_Vorgegebener Text:_
Svetlana Alpers: Schon das Vokabular des Korea-Bildes ist nicht überzeugend.

19. Jahrhundert, nicht?

Ja, linkisch. Bei „Guernica“ entstammen etliche Bildelemente aus solchen Bildern, die sich mit der persönlichen Krise mit Marie-Thérèse Walter befassen. Es geht um das Ende einer Liebesaffäre. Die menschliche Krise in „Guernica“ hat mit der Verstümmelung menschlicher Gefühle zu tun.

Handelt es sich um die Projektion einer privaten Regung auf eine öffentliche Sphäre?

Nein! Diese beiden Seiten sind voneinander gar nicht zu lösen. Es gibt alle möglichen Aspekte menschlicher Freuden und Probleme, wenn man den Zustand menschlichen Daseins betrachtet, woran Picasso bei diesem Thema arbeitet. Der Künstler und sein Modell, der Mann und die Frau, die miteinander schlafen...

Und davon hat sich das Korea- Bild zu weit entfernt?

Es baut nicht auf seine Stärken. Die Studien zur Ikonographie haben uns dazu gebracht, herausfinden zu wollen, was das besondere Sujet eines Werks sei; die meisten Bilder aber sind nicht wegen ihres besonderen Sujets interessant, sondern wegen der besonderen Art, in der sie gemalt sind.

Picasso ist ein Ateliermaler. Was ich an ihm so bewegend finde, ist, daß er das malt, was dort ist, wo er sich befindet. Er malt nicht Frauen auf Wiesen, sondern im Atelier sitzend. Es ist nicht fantasy, es ist wirklich! Was außerdem bei ihm interessant ist, ist, daß er – im Gegensatz zu Matisse – keine Modelle gehabt hat. Von wegen: Legt euch da mal alle hin... Es ist ganz und gar die Vorstellung einer Ateliersituation, es ist nicht die Phantasie der Schäferszene. So ist Picasso begrenzt, begrenzt im Sinne der Wände des Ateliers. Er fährt nicht zum Strand raus, so daß man sich sagt: „Oh, heute ist er am Strand gewesen.“

Er hortet Bilder, er füllt damit Häuser, dann zieht er um und füllt das nächste Haus. Er lebt in einem Ambiente, das aus Kunst besteht.

Ich wollte Sie fragen, ob Picasso irgendein Thema ausgelassen hat...?

Aber sicher!

Aber in Ihrer Sicht hat er offenbar alles ausgelassen, was im Atelier nicht vorkommt.

_Rohdaten:_
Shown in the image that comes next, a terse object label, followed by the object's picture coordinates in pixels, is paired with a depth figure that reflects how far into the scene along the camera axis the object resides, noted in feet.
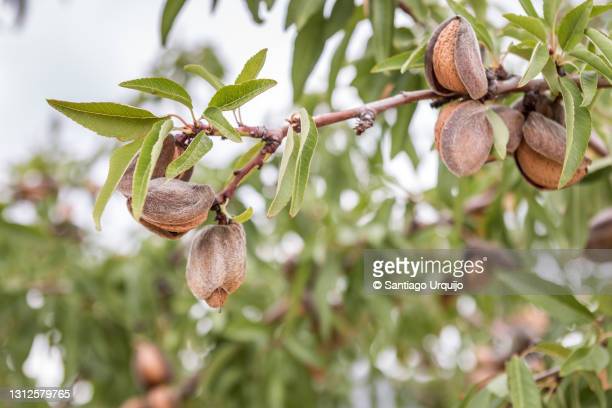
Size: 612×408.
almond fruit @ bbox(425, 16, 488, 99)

_Arbeitsauftrag 1:_
Gib den Abschnitt des Interviews über Picasso von „Ja, linkisch. Bei“ bis einschließlich „zu weit entfernt?“ wortgetreu wieder.
_Arbeitsauftrag 2:_
Was hatte Picasso laut dem Interview über Picasso im Gegensatz zu Matisse nicht?
Die Daten sind für die Bearbeitung nicht erforderlich.

_Schriftliche Antwort 1:_
Ja, linkisch. Bei „Guernica“ entstammen etliche Bildelemente aus solchen Bildern, die sich mit der persönlichen Krise mit Marie-Thérèse Walter befassen. Es geht um das Ende einer Liebesaffäre. Die menschliche Krise in „Guernica“ hat mit der Verstümmelung menschlicher Gefühle zu tun.

Handelt es sich um die Projektion einer privaten Regung auf eine öffentliche Sphäre?

Nein! Diese beiden Seiten sind voneinander gar nicht zu lösen. Es gibt alle möglichen Aspekte menschlicher Freuden und Probleme, wenn man den Zustand menschlichen Daseins betrachtet, woran Picasso bei diesem Thema arbeitet. Der Künstler und sein Modell, der Mann und die Frau, die miteinander schlafen...

Und davon hat sich das Korea- Bild zu weit entfernt?

_Schriftliche Antwort 2:_
Er hatte keine Modelle.